> [What you are asked to do]:
Go to the line with "left back paw: (273, 417)" in the records below, then output it and each following line exactly, up to and including the line with "right back paw: (663, 575)". Skip pictures and add nothing.

> [Supplied records]:
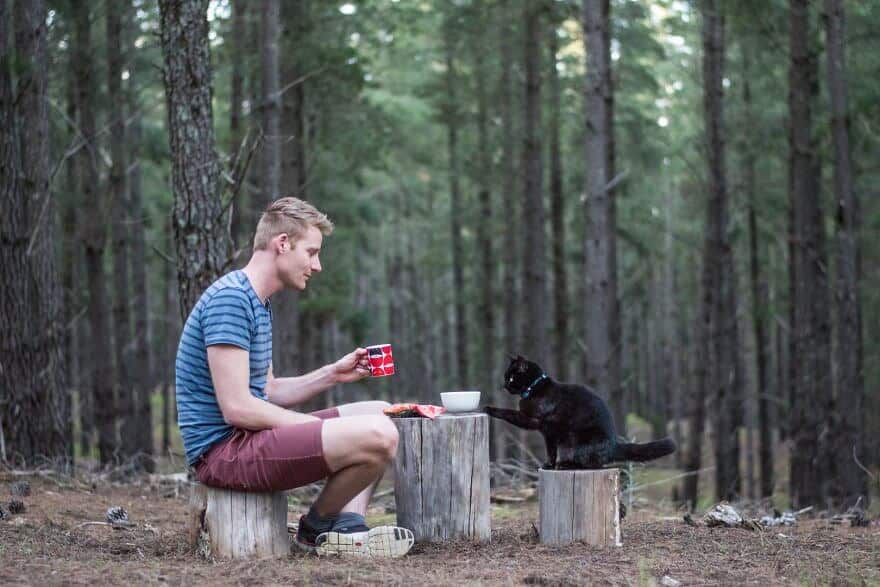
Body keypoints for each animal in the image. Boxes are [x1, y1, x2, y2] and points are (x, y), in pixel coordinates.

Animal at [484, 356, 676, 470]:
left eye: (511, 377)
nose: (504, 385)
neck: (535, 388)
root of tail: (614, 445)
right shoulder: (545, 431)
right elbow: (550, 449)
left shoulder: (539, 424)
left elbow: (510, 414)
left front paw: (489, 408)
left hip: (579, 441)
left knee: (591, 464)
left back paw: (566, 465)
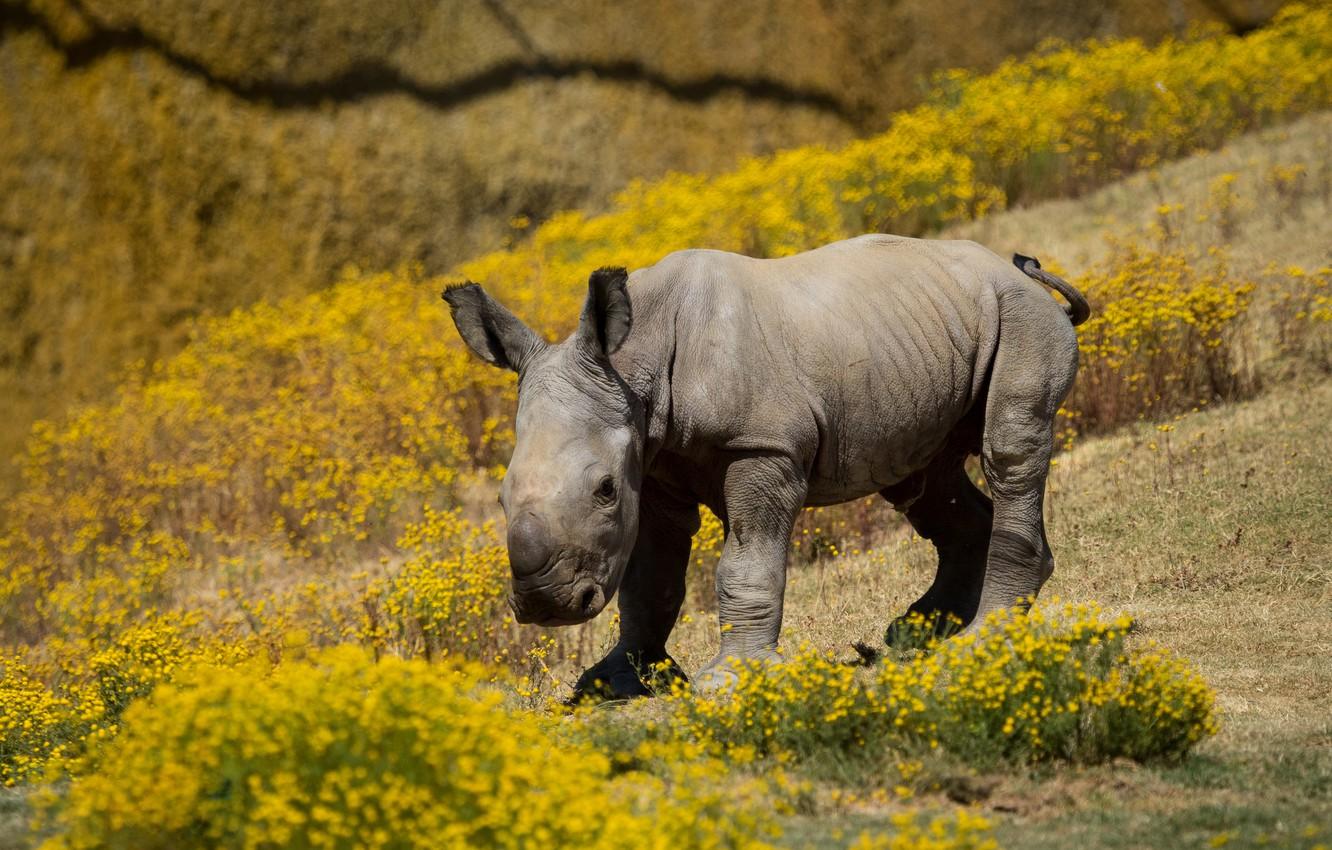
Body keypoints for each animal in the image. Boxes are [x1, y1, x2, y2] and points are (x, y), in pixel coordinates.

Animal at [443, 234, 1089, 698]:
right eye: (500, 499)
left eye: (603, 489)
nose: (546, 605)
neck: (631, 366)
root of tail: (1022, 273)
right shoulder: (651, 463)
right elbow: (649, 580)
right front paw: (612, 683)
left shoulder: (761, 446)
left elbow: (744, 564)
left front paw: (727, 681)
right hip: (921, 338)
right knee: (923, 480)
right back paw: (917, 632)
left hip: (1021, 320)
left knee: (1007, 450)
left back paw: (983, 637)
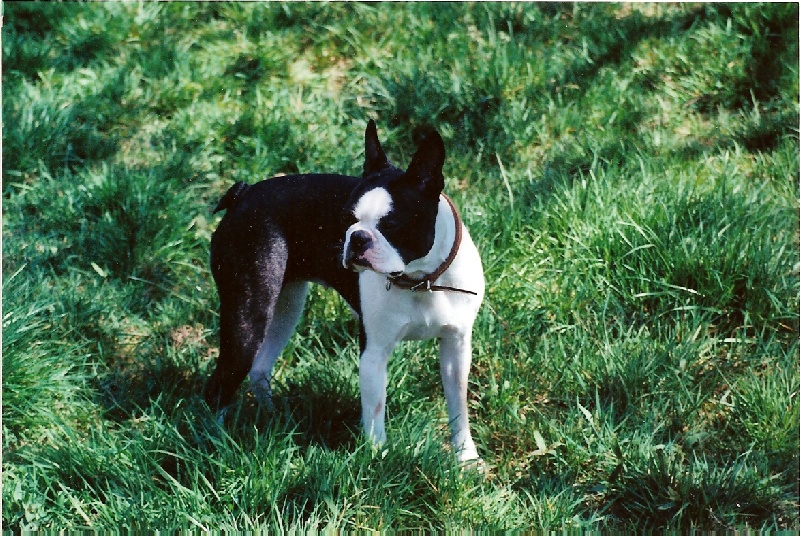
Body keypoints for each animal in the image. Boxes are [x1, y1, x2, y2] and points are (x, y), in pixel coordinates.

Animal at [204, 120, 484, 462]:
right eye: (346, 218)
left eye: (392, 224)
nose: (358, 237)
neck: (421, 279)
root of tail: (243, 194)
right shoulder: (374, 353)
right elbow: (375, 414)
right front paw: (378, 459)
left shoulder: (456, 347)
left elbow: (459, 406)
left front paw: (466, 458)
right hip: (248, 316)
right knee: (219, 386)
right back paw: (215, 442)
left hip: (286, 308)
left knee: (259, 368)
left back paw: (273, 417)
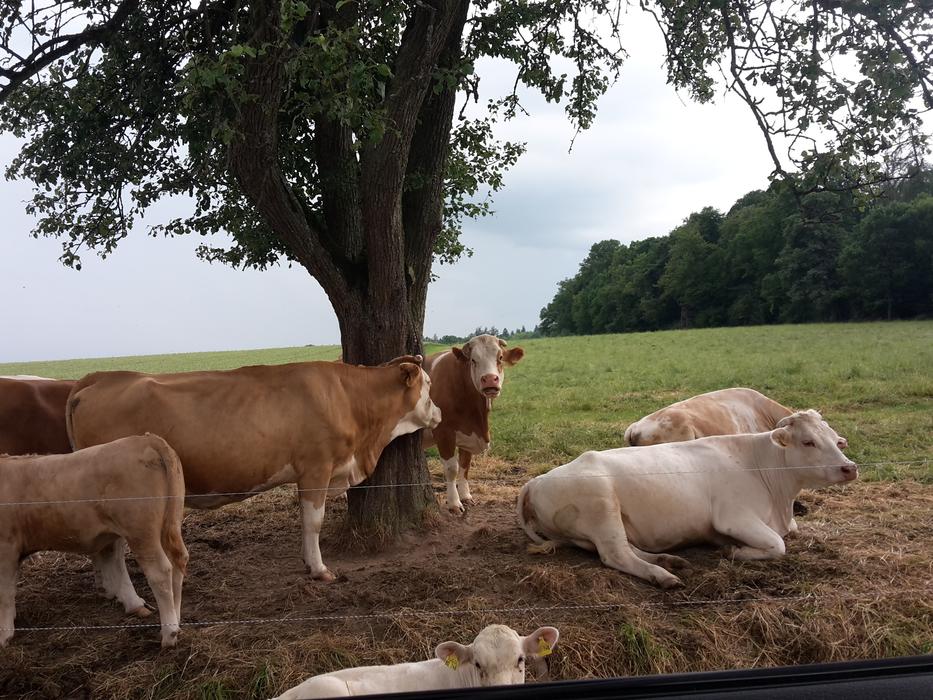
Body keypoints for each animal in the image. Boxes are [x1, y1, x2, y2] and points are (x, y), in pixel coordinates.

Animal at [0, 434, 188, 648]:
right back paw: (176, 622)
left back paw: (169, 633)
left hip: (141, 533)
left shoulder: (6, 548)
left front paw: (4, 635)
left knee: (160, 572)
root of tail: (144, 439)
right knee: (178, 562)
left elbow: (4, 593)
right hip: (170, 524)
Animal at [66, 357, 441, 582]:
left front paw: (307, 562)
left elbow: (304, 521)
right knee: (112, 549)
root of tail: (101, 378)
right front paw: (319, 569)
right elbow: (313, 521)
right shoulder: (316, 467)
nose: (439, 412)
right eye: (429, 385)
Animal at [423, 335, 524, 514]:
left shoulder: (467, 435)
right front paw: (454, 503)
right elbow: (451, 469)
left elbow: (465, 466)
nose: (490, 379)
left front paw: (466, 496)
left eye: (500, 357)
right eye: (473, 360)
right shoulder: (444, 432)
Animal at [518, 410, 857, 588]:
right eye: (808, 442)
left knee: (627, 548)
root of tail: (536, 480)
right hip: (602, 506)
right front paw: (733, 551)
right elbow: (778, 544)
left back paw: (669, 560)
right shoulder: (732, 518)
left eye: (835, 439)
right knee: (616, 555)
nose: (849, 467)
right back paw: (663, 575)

--

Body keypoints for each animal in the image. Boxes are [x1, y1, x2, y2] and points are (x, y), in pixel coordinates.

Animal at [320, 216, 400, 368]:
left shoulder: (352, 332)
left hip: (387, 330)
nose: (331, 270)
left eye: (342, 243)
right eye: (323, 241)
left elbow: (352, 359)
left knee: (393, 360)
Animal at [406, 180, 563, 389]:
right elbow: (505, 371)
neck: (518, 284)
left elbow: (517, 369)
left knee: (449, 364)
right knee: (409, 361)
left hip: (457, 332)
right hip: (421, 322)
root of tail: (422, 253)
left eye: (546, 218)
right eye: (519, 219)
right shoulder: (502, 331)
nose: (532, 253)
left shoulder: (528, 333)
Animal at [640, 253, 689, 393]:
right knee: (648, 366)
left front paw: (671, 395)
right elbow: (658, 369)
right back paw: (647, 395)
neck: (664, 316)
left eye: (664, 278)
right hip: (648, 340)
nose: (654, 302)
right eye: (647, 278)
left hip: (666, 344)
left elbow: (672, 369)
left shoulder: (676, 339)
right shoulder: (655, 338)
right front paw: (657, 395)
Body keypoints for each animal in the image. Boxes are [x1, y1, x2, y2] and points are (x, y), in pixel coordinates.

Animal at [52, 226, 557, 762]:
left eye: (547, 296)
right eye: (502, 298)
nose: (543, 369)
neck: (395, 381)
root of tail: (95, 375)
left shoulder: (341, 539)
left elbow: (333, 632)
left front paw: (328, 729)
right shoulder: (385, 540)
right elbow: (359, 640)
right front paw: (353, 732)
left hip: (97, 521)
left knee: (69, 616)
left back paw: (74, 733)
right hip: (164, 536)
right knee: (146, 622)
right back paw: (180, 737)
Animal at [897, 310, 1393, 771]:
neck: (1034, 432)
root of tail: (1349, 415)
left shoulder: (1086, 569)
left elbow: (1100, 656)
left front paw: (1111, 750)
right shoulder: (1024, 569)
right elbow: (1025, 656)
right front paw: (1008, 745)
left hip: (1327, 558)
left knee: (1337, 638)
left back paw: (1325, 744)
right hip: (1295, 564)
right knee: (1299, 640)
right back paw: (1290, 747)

---

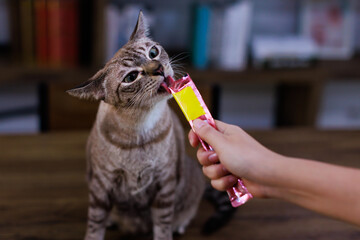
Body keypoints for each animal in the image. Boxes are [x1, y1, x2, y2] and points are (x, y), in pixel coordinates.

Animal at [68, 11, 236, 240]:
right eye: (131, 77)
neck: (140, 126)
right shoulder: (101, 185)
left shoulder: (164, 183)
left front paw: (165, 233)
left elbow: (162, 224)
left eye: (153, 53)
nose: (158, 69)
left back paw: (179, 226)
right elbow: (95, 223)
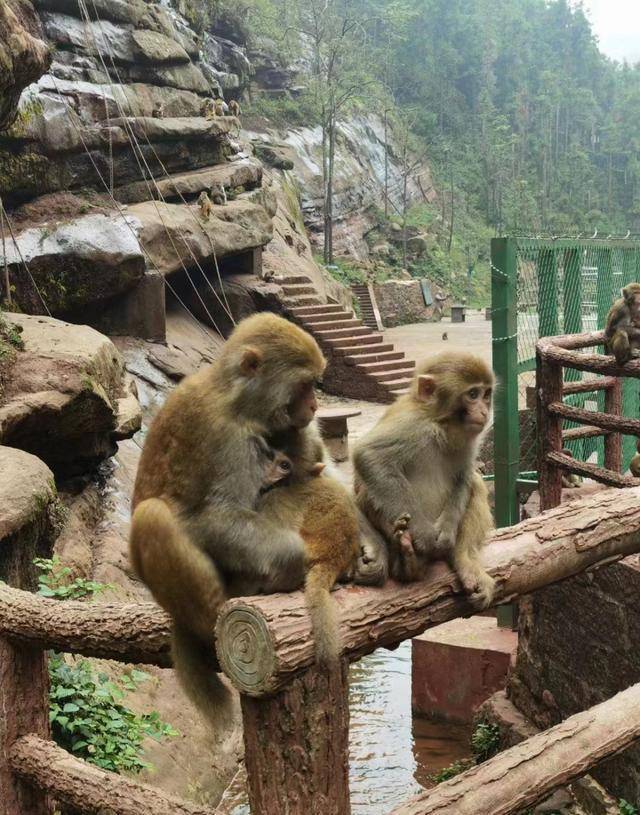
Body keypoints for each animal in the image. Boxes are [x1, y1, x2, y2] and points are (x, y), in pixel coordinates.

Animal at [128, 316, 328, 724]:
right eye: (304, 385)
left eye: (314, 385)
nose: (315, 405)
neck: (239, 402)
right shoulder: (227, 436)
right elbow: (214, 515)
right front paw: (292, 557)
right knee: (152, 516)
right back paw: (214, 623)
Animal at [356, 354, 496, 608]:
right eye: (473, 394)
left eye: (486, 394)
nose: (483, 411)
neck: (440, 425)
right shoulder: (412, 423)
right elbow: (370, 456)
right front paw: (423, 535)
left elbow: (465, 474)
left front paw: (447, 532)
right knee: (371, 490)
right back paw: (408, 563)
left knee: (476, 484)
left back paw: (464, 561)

> [Task response]:
left back paw: (273, 417)
Body keypoints for each animal in the image. Boxes are [x1, y1, x2, y2] and points are (x, y), in pixel coordinates.

Animal at [0, 434, 188, 648]:
right back paw: (176, 622)
left back paw: (169, 633)
left hip: (141, 533)
left shoulder: (6, 548)
left front paw: (4, 635)
left knee: (160, 572)
root of tail: (144, 439)
right knee: (178, 562)
left elbow: (4, 593)
right hip: (170, 524)
Animal at [66, 357, 441, 582]:
left front paw: (307, 562)
left elbow: (304, 521)
right knee: (112, 549)
root of tail: (101, 378)
right front paw: (319, 569)
right elbow: (313, 521)
right shoulder: (316, 467)
nose: (439, 412)
right eye: (429, 385)
Animal at [423, 335, 524, 514]:
left shoulder: (467, 435)
right front paw: (454, 503)
right elbow: (451, 469)
left elbow: (465, 466)
nose: (490, 379)
left front paw: (466, 496)
left eye: (500, 357)
right eye: (473, 360)
right shoulder: (444, 432)
Animal at [518, 410, 857, 588]:
right eye: (808, 442)
left knee: (627, 548)
root of tail: (536, 480)
right hip: (602, 506)
right front paw: (733, 551)
right elbow: (778, 544)
left back paw: (669, 560)
right shoulder: (732, 518)
left eye: (835, 439)
right knee: (616, 555)
nose: (849, 467)
right back paw: (663, 575)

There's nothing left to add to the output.